Boolean data
This section will handle the boolean data type. Recall from the Plain Decoder section, boolean data type is encoded using bit-packed encoding.
| Data type | Parquet type | Explanation |
|---|---|---|
| BOOLEAN | BOOLEAN | Bit packed, LSB first |
Bit-packed encoding
Bit-packed encoding encodes each value into bits (using the same bit-width), then packs them together (hence the name bit-packed). Below is an example of encoding 10, 20, 30, 40 using 6-bit width.

The figure above just gives you a rough idea of how bit-packed works in general, it isn’t exactly what parquet bit-packed encoding does, we will look into this later in Bit-packed arbitrary bit-width.
Parquet bit-packed encoding for boolean data
For boolean data, each value can be either true or false, so 1-bit width is sufficient. Encoding
and decoding using 1-bit width is much easier than arbitrary bit-width because there are no values
crossing byte boundaries.
Encode
For encoding, values are packed together into 8-bit groups using LSB (Least Significant Bit) first. Groups with fewer than 8 bits are padded with 0.

Decode
Decoding can be performed by fetching every 8-bit group at a time, then shifting bits until there is no remaining data left (or if we get enough values).

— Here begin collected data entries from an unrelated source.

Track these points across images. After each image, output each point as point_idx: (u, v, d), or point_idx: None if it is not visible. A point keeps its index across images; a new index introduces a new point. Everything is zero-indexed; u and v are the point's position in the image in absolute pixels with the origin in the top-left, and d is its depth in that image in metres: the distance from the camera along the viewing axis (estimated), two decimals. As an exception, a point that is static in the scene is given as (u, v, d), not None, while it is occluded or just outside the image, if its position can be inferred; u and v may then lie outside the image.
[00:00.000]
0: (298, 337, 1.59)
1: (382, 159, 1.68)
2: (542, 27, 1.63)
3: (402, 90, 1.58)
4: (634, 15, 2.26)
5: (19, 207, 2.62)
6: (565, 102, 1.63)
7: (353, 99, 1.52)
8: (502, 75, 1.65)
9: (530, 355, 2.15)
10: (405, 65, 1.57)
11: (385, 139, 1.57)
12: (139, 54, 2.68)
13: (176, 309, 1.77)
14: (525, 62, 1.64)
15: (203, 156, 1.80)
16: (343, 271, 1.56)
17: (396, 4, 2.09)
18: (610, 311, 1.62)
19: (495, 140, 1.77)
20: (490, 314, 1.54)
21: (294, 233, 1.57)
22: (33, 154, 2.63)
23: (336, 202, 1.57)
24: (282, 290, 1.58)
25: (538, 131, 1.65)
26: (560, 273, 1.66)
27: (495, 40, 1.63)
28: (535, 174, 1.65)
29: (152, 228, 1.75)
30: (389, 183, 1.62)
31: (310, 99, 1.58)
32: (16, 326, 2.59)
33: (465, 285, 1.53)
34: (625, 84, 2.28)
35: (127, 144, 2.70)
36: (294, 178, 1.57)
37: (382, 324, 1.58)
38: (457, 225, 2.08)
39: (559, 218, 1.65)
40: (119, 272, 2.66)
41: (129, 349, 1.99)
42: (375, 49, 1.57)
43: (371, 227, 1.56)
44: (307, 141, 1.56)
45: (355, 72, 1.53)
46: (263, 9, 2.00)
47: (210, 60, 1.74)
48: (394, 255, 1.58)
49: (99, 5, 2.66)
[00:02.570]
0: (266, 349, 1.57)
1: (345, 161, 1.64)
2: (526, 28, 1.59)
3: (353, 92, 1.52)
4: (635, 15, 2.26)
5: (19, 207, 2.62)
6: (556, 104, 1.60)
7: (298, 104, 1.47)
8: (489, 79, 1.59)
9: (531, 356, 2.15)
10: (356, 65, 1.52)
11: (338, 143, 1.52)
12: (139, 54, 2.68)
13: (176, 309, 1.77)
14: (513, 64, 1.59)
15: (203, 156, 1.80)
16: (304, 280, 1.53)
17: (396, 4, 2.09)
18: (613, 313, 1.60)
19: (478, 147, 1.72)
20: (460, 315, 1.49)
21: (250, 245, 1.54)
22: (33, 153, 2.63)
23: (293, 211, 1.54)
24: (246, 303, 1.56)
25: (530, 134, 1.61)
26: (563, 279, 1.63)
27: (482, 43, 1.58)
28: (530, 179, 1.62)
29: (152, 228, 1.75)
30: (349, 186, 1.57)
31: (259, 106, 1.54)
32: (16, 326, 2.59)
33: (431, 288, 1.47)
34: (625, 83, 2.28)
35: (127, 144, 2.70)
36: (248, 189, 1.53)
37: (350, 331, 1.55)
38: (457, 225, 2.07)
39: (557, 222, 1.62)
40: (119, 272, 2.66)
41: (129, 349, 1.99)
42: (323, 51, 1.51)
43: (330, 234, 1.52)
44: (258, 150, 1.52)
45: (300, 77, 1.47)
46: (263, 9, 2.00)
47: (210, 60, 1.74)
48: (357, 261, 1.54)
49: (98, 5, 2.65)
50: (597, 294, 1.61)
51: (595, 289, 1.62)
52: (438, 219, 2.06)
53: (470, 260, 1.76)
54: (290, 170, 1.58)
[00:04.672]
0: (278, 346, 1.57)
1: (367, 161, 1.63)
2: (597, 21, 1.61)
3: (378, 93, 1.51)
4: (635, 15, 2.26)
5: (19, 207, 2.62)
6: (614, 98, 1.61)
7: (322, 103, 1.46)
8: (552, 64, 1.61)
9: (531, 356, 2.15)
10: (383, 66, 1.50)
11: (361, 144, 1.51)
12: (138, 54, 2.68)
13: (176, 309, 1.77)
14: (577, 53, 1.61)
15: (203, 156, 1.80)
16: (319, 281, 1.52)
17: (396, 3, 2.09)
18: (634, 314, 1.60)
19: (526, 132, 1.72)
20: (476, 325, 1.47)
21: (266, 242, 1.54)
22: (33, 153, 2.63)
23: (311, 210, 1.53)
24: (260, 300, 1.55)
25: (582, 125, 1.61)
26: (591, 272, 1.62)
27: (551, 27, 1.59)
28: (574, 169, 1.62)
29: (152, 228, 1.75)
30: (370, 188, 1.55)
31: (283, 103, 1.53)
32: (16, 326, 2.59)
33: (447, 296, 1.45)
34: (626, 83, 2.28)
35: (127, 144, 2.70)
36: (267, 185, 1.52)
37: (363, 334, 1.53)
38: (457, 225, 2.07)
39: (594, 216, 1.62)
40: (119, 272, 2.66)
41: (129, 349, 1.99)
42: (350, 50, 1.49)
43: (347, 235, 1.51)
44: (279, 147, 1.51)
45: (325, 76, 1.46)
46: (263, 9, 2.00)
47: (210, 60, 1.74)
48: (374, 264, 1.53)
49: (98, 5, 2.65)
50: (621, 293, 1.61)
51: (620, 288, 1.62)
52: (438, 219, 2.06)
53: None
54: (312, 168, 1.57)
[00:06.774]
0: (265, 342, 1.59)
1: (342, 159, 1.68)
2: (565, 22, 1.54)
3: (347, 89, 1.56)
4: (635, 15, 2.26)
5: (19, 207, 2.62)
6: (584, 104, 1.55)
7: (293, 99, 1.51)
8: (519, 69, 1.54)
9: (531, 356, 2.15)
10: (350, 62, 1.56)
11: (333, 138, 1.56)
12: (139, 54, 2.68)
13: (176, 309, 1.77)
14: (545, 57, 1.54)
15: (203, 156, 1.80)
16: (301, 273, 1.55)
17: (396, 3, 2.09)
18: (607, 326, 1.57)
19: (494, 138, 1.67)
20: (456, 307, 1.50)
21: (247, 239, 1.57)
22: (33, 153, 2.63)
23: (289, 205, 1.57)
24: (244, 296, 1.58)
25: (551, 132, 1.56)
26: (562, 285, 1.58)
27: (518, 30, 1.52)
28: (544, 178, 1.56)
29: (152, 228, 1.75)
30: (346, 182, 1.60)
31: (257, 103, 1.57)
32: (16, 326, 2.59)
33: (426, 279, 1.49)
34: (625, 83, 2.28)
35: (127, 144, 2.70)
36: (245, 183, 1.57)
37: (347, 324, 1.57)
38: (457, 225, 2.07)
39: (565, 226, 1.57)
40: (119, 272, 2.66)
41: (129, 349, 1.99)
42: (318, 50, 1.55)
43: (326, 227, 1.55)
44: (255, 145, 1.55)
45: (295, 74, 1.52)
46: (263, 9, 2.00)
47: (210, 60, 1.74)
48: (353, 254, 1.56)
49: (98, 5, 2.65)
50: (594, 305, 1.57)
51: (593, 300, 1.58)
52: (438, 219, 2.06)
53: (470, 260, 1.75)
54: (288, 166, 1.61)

You can optimize decoding by fetching more than 8 bits at a time (i.e. 32 bits).
Task
bit_packed_decode
Implement the bit_packed_decode function in src/decoder/bit_packed.rs. It takes the encoded page
data as Bytes and returns a decoded vector of Scalar.
pub fn bit_packed_decode(
encoded_data: Bytes,
parquet_type: Type,
bit_width: u8,
num_values: usize,
) -> Result<Vec<Scalar>> {
todo!("step09: implement the boolean data decoder")
}
For boolean data, the bit-width is always 1.
plain_decode
Update the plain_decode in src/decoder/plain.rs function to handle boolean data type.
pub fn plain_decode(
encoded_data: Bytes,
parquet_type: Type,
num_values: usize,
) -> Result<Vec<Scalar>> {
match parquet_type {
// ...
Type::BOOLEAN => todo!("step09: decode boolean"),
// ...
}
}
Test
Test case for this step is step09_boolean_column.
Hints and Solution
Hint (decoding steps)
- Fetch the data each 8 bits at a time. (You can optimize by reading 4 bytes at a time in little endian).
- Shift right until there are no bits left or until you get enough values.
- Create vector of boolean
Scalar.
Solution
bit_packed_decode:
pub fn bit_packed_decode(
encoded_data: Bytes,
parquet_type: Type,
bit_width: u8,
num_values: usize,
) -> Result<Vec<Scalar>> {
let mut encoded_data = encoded_data;
let mut needed = num_values;
let mut scalars = Vec::with_capacity(num_values);
while needed > 0 {
let group = encoded_data.get_u8();
for i in 0..needed.min(8) {
scalars.push(Scalar::from(group >> i & 1 == 1));
}
needed = needed.saturating_sub(8);
}
Ok(scalars)
}
plain_decode:
pub fn plain_decode(
encoded_data: Bytes,
parquet_type: Type,
num_values: usize,
) -> Result<Vec<Scalar>> {
let mut encoded_data = encoded_data;
let mut scalars = Vec::with_capacity(num_values);
match parquet_type {
// ...
Type::BOOLEAN => scalars = bit_packed_decode(encoded_data, Type::BOOLEAN, 1, num_values)?,
// ...
}
Ok(scalars)
}